Gendarmes et CRS n’ont rien remarqué
De la discrétion, il en a fallu aux militants du collectif pour arriver jusqu’à la conférence de presse qui se tiendra aujourd’hui, à 9h. Dix jours « en sous-marin » dans leur nouvelle prise : un édifice noir, situé –excusez du peu– avenue Matignon, quasiment face à l’ambassade d’Israël et à deux cents mètres de l’Elysée. D’un bout à l’autre du pavé, des gendarmes et des CRS font en permanence le pied de grue. Ils n’ont rien remarqué. Dur d’imaginer la présence de squatters dans « ce quartier sans épicier« , dixit un militant.
Pourtant, au sein des huit étages et des quelque 4000 mètres carrés habitables, une quinzaine de militants de Jeudi Noir et les premiers « locataires » sont déjà installés. Ils dorment principalement au dernier étage, par souci de discrétion, pour n’avoir qu’un étage à chauffer et probablement pour admirer la vue panoramique sur la capitale.
Le collectif commence à être rodé
Depuis sa création en 2006, Jeudi Noir, comme les autres collectifs de mal-logés tels le DAL ou Macaq, réclame l’application de l’ordonnance de réquisition des logements vides émise en 1945 par le Conseil national de la Résistance (CNR). Les militants affirment que dans l’agglomération parisienne, il y aurait 11% de logements vacants. L’Insee – tout en reconnaissant la difficulté de l’exercice – évaluait cette vacance en 2006, sur le même territoire, à 8,3%.
De plus en plus rodé depuis l’expérience de « la Marquise » place des Vosges –qui a duré près d’un an et a entraîné une condamnation de 80 000 euros d’indemnités pour les ex-occupants– le collectif a soigneusement choisi ses nouvelles pénates « parmi une liste de quelque 200 lieux inoccupés sur la région parisienne« , précise Simon Cottin-Marx.
« Le problème, c’est que 80% des plans sont soit gardés par des vigiles, soit trop sécurisés, ou alors ils ne remplissent pas les conditions qui nous permettraient de tenir un certain temps. »
Un immeuble inoccupé depuis 2006
Avenue Matignon, c’est l’oiseau rare. L’immeuble est doublement symbolique : il appartient à une grande compagnie d’assurance (Axa) et, cerise sur les locaux, l’emplacement jouxte des lieux de pouvoir.
Julien Bayou se souvient de la découverte du bâtiment.

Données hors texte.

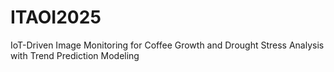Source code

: # ITAOI2025
IoT-Driven Image Monitoring for Coffee Growth and Drought Stress Analysis with Trend Prediction Modeling
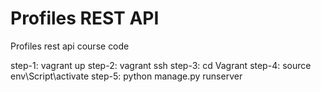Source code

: # Profiles REST API
Profiles rest api course code

step-1: vagrant up
step-2: vagrant ssh
step-3: cd Vagrant
step-4: source env\Script\activate
step-5: python manage.py runserver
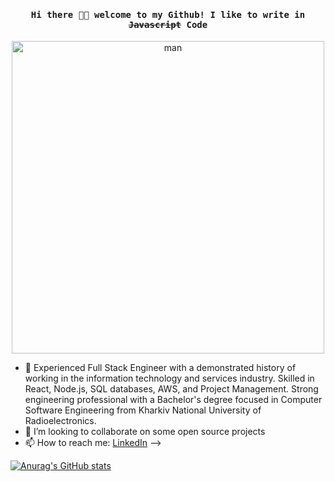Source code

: <h4 align="center"><samp> Hi there 👋🏻 welcome to my Github! I like to write in <s>Javascript</s> Code</samp></h4>
<p align="center">
  <img src="https://raw.githubusercontent.com/gist/vininjr/d29bb07bdadb41e4b0923bc8fa748b1a/raw/88f20c9d749d756be63f22b09f3c4ac570bc5101/programming.gif" alt="man"  width="500px"/>
</p>

- 🔭 Experienced Full Stack Engineer with a demonstrated history of working in the information technology and services industry. Skilled in React, Node.js, SQL databases, AWS, and Project Management. Strong engineering professional with a Bachelor's degree focused in Computer Software Engineering from Kharkiv National University of Radioelectronics.
- 👯 I’m looking to collaborate on some open source projects
- 📫 How to reach me: [LinkedIn](https://www.linkedin.com/in/anton-nazarenko-84218a17b/)
-->

[![Anurag's GitHub stats](https://github-readme-stats.vercel.app/api?username=antonnazarenko&theme=radical)](https://github.com/anuraghazra/github-readme-stats)

<!--
**AntonNazarenko/AntonNazarenko** is a ✨ _special_ ✨ repository because its `README.md` (this file) appears on your GitHub profile.
Here are some ideas to get you started:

« Nous l’avons repéré au mois de mai 2010, la porte d’entrée était ouverte [ce qui permet au collectif d’affirmer qu’il n’y a pas eu effraction]. Nous avons constaté qu’il devait être inoccupé depuis environ 2006, dernière date de contrôle indiquée sur les extincteurs. »
Une fois la cible validée, une live box a été commandée, des matelas amenés de nuit par camion, puis les pièces de chaque étage ont été distribuées aux mal-logés inscrits sur la liste d’attente de Jeudi Noir.
Dernière précaution : éviter le délit dit « de flagrance ». Si la police considère que les occupants viennent d’investir les lieux, elle peut s’auto-saisir et se passer de la procédure judiciaire. En d’autres termes, pénétrer et évacuer tout le monde manu militari. La solution choisie par Jeudi Noir : un constat d’huissier, réalisé lundi dernier, pour prouver que les lieux sont bien occupés depuis quelques jours.
Contacté par les Inrocks.com, un avocat spécialiste du droit immobilier juge le procédé du collectif « bringuebalant du point de vue légal ».
« Dans ce genre de dossier, c’est davantage le contexte politique qui va jouer que le droit pénal. Si les policiers décident de constater la flagrance, ni le constat d’huissier ni personne ne pourra les en empêcher. »
La partie médiatique peut désormais commencer. Pas certain que la guerre de Troie judiciaire souhaitée par Jeudi Noir ait bien lieu.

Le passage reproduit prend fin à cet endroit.